Año con año, millones de visitantes eligen los destinos de Quintana Roo para vacacionar, por distintas cuestiones e incluso para contraer nupcias, aprovechando la inigualable imagen de sus costas, pero desde hace algunos años el alga aumenta de forma preocupante en el litoral.
Todos hablan del impresionante mar de Cancún y de la Riviera Maya; de hecho, en 2017, Quintana Roo recibió un total de 16 millones 911 mil 163 pasajeros aéreos, lo que representó un crecimiento de 5.3 por ciento respecto a 2016, según cifras oficiales de la Secretaría de Turismo del estado.
Pero ahora lo que era la blanca arena se está volviendo oscuro: hace aproximadamente tres años, la mancha de sargazo comenzó a apoderarse de las costas de Quintana Roo y llegó como nunca se había visto.
En ese momento, pobladores y prestadores de servicios turísticos tomaron la iniciativa y se organizaron en cuadrillas para limpiar las playas públicas.
Los hoteleros hicieron lo propio al remover el alga que llegaba frente a sus hoteles; sin embargo, la situación empeoraba cada vez.
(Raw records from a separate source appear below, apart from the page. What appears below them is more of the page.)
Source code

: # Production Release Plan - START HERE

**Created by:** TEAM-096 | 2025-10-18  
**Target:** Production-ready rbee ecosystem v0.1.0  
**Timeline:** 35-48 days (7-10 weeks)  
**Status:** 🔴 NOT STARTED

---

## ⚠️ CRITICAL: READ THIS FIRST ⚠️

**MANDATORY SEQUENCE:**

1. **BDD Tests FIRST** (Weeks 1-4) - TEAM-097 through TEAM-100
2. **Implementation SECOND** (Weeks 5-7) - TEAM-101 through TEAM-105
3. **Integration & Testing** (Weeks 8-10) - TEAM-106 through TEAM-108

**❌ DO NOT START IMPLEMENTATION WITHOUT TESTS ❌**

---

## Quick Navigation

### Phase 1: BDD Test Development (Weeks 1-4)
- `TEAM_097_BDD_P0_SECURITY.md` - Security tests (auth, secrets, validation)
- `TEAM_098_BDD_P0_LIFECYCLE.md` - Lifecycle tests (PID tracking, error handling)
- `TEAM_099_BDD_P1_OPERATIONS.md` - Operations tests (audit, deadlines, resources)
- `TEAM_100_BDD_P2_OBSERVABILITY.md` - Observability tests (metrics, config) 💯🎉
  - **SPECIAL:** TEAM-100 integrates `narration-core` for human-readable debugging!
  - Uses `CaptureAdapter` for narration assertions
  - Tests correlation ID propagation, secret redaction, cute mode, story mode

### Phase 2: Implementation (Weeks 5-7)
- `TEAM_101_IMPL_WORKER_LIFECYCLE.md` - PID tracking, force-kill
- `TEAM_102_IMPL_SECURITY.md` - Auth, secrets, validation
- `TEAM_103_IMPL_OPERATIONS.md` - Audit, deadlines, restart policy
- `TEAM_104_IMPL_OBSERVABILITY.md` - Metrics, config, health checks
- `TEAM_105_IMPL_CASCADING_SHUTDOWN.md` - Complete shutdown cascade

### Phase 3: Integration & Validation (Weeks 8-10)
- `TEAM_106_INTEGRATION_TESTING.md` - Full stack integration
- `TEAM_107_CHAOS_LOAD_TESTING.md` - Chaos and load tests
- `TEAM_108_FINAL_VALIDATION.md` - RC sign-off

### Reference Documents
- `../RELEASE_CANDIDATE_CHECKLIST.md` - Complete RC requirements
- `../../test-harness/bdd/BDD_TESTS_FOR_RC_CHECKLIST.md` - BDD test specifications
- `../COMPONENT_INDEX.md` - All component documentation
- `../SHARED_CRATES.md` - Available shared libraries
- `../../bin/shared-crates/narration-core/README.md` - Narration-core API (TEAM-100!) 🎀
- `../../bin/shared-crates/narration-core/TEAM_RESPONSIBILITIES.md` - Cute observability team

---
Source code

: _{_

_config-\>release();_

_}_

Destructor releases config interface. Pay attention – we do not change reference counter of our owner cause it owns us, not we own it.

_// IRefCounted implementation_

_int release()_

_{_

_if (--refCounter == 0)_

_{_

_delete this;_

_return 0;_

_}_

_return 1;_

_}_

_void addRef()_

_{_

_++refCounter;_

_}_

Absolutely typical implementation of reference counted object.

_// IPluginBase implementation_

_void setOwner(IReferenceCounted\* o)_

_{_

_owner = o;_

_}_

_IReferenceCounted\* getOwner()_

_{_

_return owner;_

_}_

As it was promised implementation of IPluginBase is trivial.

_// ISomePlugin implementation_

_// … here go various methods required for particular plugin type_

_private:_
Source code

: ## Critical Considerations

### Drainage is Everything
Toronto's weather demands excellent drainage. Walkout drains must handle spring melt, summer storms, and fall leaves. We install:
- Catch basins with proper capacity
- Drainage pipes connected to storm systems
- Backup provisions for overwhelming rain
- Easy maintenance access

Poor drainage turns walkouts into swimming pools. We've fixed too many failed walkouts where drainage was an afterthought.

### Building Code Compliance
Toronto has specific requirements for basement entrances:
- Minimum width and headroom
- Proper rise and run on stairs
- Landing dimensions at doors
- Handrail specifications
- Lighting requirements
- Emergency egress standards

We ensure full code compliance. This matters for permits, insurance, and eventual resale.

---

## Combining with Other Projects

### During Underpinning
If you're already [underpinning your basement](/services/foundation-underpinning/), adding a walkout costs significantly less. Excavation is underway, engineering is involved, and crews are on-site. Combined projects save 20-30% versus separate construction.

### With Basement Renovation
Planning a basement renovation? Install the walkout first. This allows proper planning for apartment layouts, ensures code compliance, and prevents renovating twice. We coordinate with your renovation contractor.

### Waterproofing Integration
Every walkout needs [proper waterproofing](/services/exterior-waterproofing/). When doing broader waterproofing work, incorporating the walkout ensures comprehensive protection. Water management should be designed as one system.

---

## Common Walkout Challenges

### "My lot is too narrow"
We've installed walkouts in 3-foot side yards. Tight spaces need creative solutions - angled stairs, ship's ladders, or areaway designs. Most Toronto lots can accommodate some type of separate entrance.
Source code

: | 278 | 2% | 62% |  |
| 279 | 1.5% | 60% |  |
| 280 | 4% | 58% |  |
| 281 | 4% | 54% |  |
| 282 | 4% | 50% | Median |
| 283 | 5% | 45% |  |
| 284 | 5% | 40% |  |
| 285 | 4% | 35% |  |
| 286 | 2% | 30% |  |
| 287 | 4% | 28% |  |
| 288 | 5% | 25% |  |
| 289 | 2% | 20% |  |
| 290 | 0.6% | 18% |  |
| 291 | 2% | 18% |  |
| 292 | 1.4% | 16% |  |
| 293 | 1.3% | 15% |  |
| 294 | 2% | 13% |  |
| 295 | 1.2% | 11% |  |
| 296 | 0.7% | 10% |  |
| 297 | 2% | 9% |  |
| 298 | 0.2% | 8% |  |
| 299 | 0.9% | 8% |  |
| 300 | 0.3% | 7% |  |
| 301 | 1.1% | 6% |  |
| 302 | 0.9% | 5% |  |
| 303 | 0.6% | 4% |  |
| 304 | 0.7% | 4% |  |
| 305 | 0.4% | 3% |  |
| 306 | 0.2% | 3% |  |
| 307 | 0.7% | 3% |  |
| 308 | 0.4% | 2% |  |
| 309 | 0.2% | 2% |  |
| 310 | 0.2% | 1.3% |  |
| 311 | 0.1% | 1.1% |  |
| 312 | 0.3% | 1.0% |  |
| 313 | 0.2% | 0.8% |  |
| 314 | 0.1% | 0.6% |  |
Se ha llegado a registrar hasta 28 mil 124 toneladas de sargazo húmedo en las costas quintanarroenses en tan solo una semana, siendo el municipio de Benito Juárez el más afectado, con 15 mil 74 toneladas, seguido de Solidaridad, Tulum, Cozumel, Othón P. Blanco e Isla Mujeres.
A la fecha, las autoridades señalaron que las algas podrían utilizarse para fines médicos, e incluso cosméticos y alimenticios, pero nada se ha concretado.
La Secretaría de Turismo del Estado confirmó que se pedirán recursos federales por un monto de 62 millones de pesos, e incluso confirmó que se busca edificar una planta de tratamiento para el alga, aunque el proceso de recolección sería sumamente costoso si debe ser separado de la arena.
La idea es recogerlo en el mar con el fin de no remover los arenales de las playas, para lo que se ha propuesto colocar barreras de contención en el agua.
El Gobierno de Quintana Roo propone incluso que el sargazo sea considerado como un desastre natural y se tengan recursos permanentes para abatirlo.